II. Das Bundesverwaltungsgericht hat erwogen:

1.       Feststellungen:

Der entscheidungsrelevante Sachverhalt steht fest.

1.1.    Zum sozialen Hintergrund des BF:

Der BF führt den Namen XXXX , geboren am XXXX , ist Staatsangehöriger der Islamischen Republik Afghanistan, Angehöriger der Volksgruppe der Hazara und wurde als Moslem schiitischer Glaubensrichtung geboren. Nach eigenen Angaben ist der BF konfessionslos. Die Muttersprache des BF ist Dari. Er ist im erwerbsfähigen Alter und ist, abgesehen von einer therapeutischen Behandlung wegen Angst- und Schlafstörungen, gesund.

Der BF wurde nach seinen Angaben in Afghanistan Distrikt XXXX in der Provinz Ghazni geboren und wuchs in seinem Heimatdorf auf, wo er zwölf Jahre in die Schule ging. Danach studierte in Kabul, wo er ein Studium als Bachelor abschloss und Berufserfahrung als Verkäufer gesammelt hat. In seinem Heimatland sind noch zahlreiche Verwandte, unter ihnen seine Mutter, sein Bruder und seine Schwester, aufhältig. Zu diesen hat der BF noch regelmäßigen Kontakt. Die Ehe zu seiner Frau wurde mittlerweile einseitig von der Ehefrau aufgelöst und hat keinen Bestand mehr. In Österreich hat der BF keine Angehörigen. Der BF ist geschieden und hat keine Kinder.

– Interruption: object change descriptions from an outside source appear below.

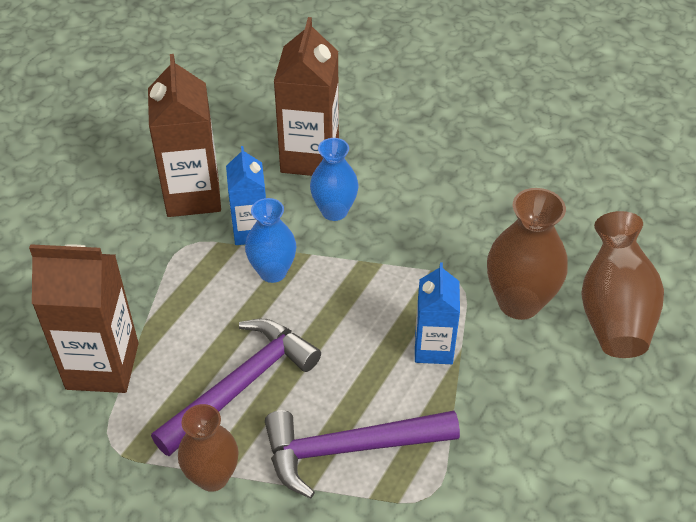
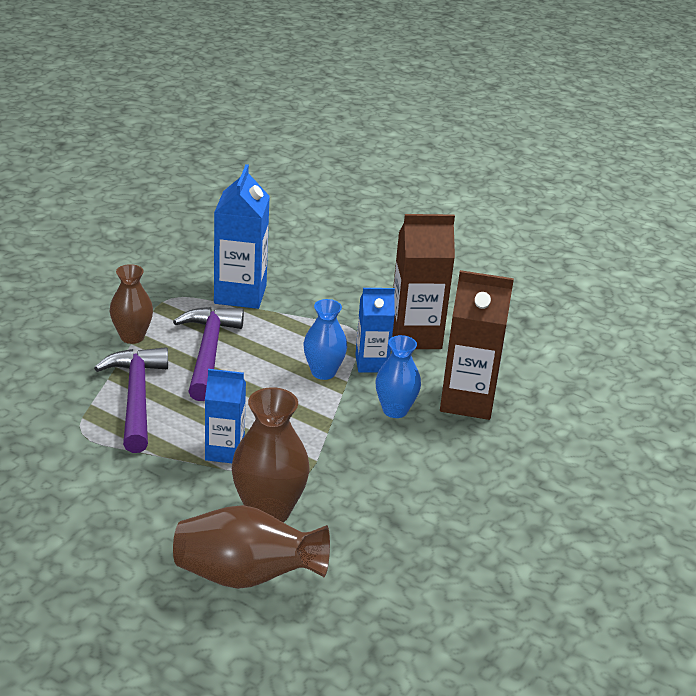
camera: 90 degrees right, 15 degrees down
brown carton [29,244,139,393] -> blue carton [214,164,270,309]
purple hammer [151,319,321,456] -> purple hammer turned 135 degrees counterclockwise [173,307,244,401]

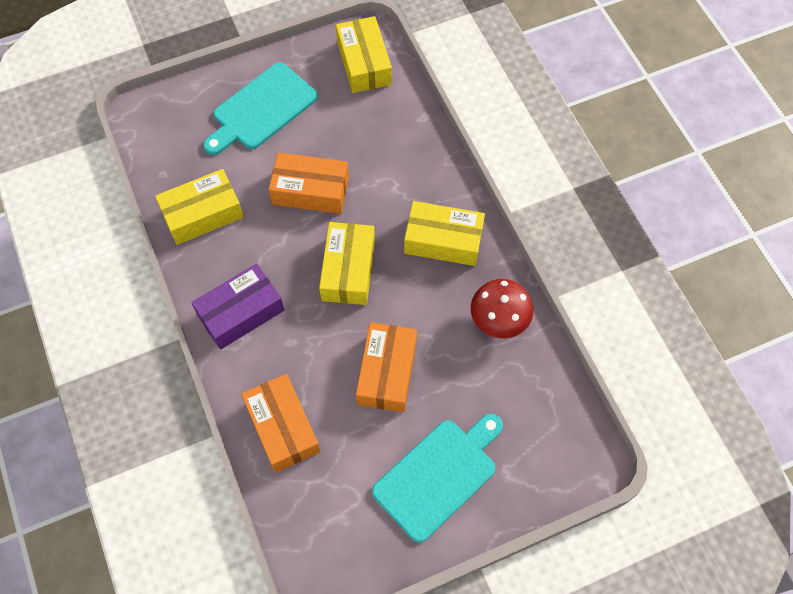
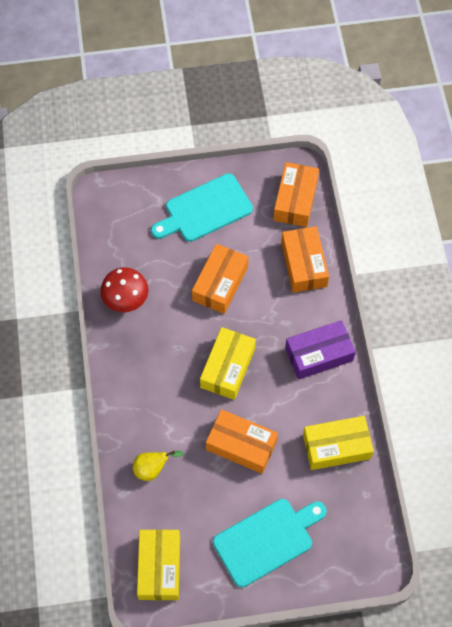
camera: 165 degrees left, 0 degrees up
yellow box [404,201,485,266] -> none
none -> yellow pear [133,451,184,481]
none -> orange box [273,162,319,227]

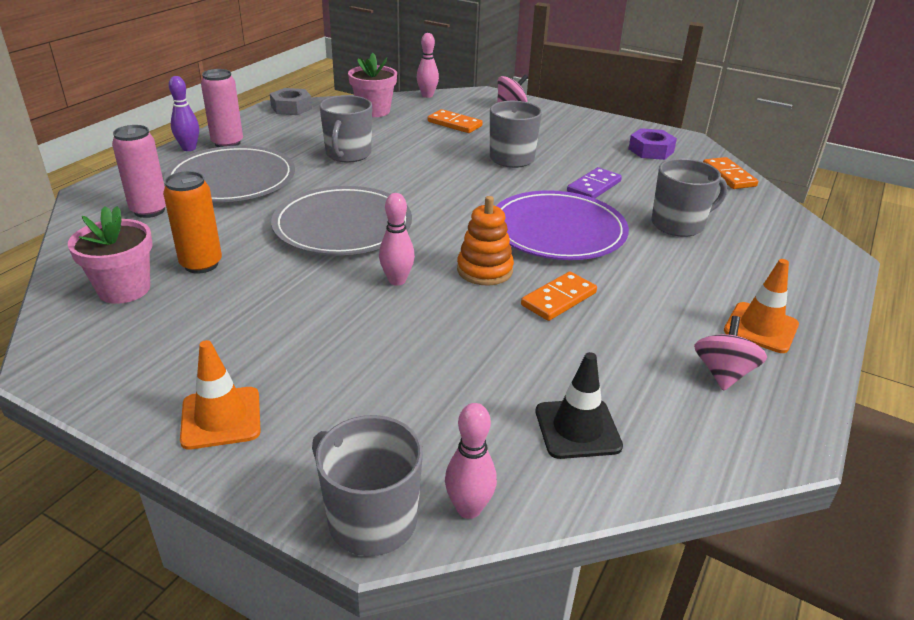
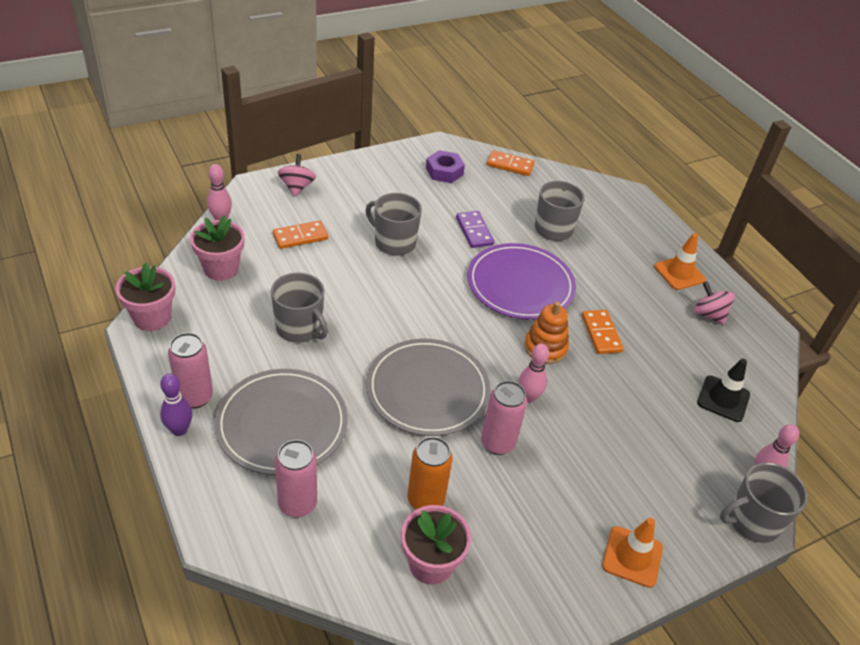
camera: 60 degrees left, 10 degrees up
grey nut [270,88,312,115] -> pink flower pot [115,263,175,331]
none -> pink can [481,381,527,455]

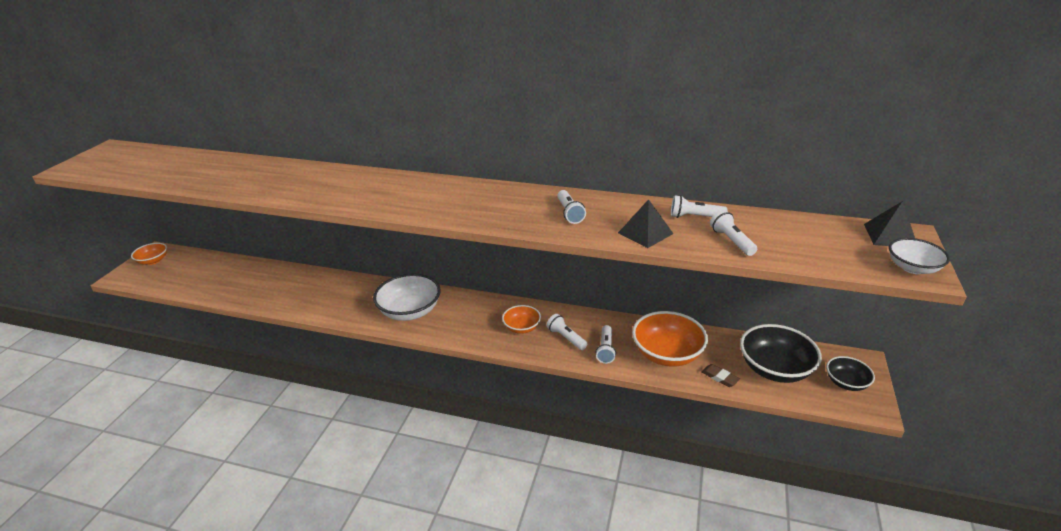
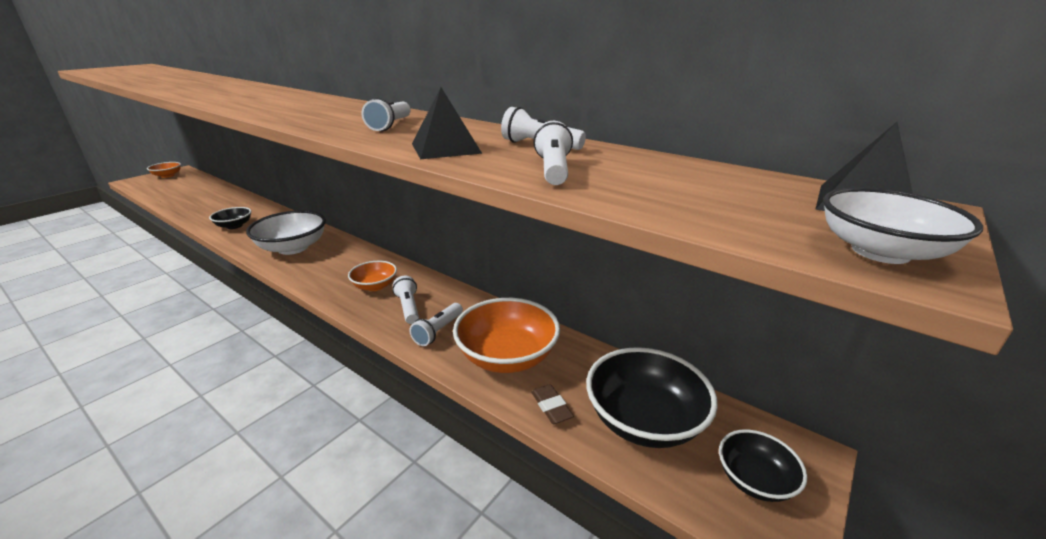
camera: 20 degrees right, 5 degrees down
none -> black bowl [209,207,251,229]

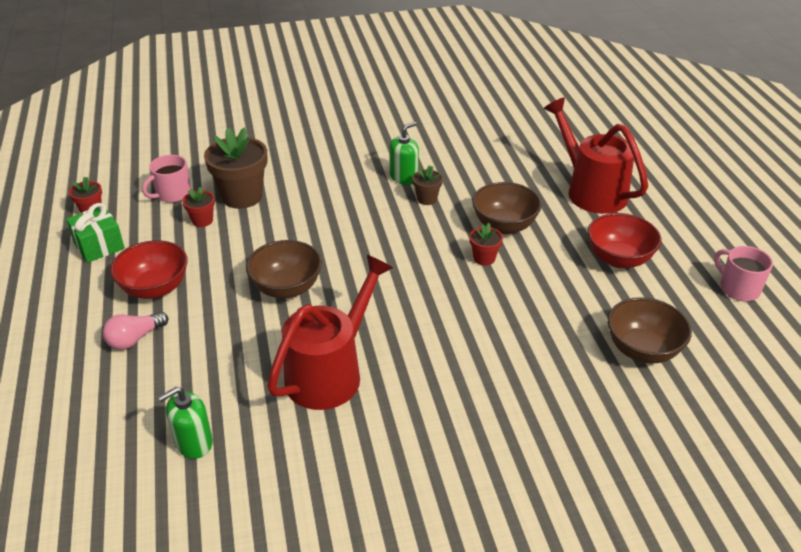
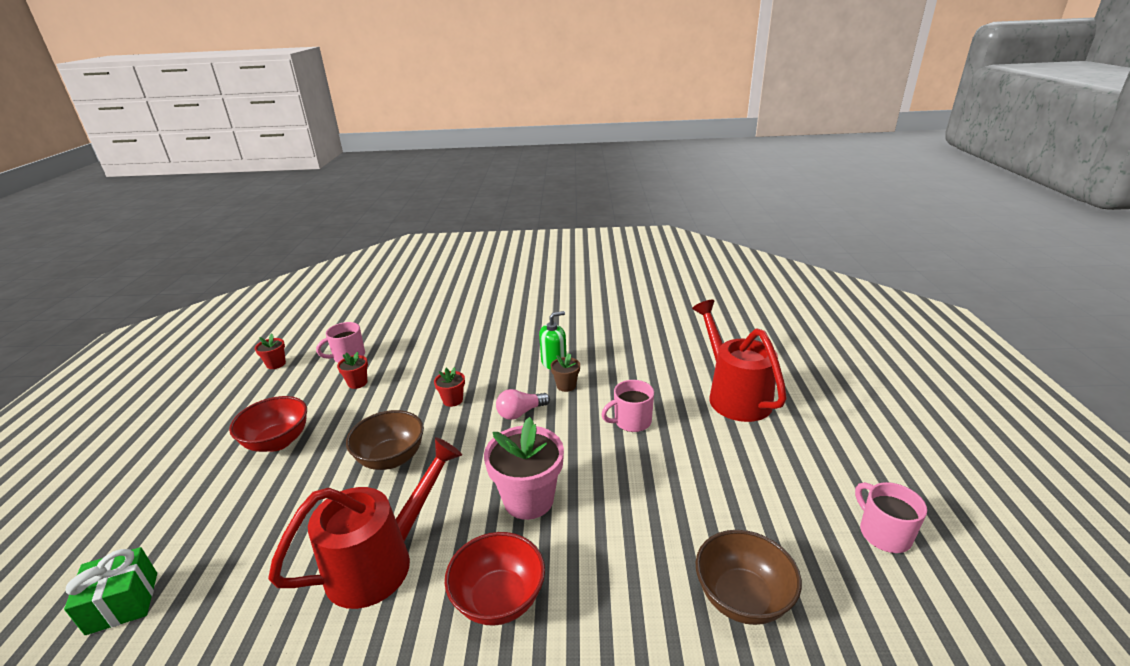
camera: 15 degrees right, 10 degrees down
green gift [66,203,125,263] -> green gift moved to [64,547,157,635]
pink light bulb [103,312,168,350] -> pink light bulb moved to [496,389,550,420]
green soap dispenser [158,387,213,459] -> none
brown flower pot [204,128,267,209] -> none
red flower pot [470,223,503,266] -> red flower pot moved to [434,367,465,407]
brown bowl [472,182,542,234] -> pink mug [601,380,654,432]
red bowl [588,213,661,268] -> red bowl moved to [445,532,545,626]
none -> pink flower pot [484,417,564,520]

Der BF ist daher in seinem Herkunftsstaat auch nicht vorbestraft und hatte keine nennenswerten Probleme mit Behörden und war dort politisch nicht aktiv. Der BF ist in Österreich unbescholten.

Der BF ist nach seiner Ausreise aus Afghanistan, über den Iran und die Türkei, in Griechenland auf das Gebiet der EU eingereist. Am 11.11.2015 stellte er in Österreich einen Antrag auf internationalen Schutz.

Der BF ist nach den afghanischen Gepflogenheiten und der afghanischen Kultur sozialisiert, er ist mit den afghanischen Gepflogenheiten vertraut.

1.2.    Zu den Fluchtgründen des BF:

Der BF stellte am 11.11.2015 einen Antrag auf internationalen Schutz in Österreich. Seinen Antrag auf internationalen Schutz begründet der BF im Wesentlichen damit, dass er sein Heimatland verlassen habe, weil er vor fünf Jahren zum Christentum konvertiert sei. Er habe aus Angst vor einer Hinrichtung den Religionswechsel geheim gehalten. Er habe in den letzten zwei Jahren in Kabul ein Geschäft betrieben, in dem auch alkoholische Getränke verkauft worden wären. Dies hätten die Behörden in Erfahrung gebracht und den BF bereits zu Hause heimgesucht. Dies habe er telefonisch von seinem Zimmerkollegen erfahren. Er habe danach gleich das Geld aus dem Geschäft geholt und sei geflohen. Im Laufe des Verfahrens änderte der BF sein Vorbringen dahingehend, dass er nicht mehr an das Christentum glaube, sondern er nun Atheist wäre.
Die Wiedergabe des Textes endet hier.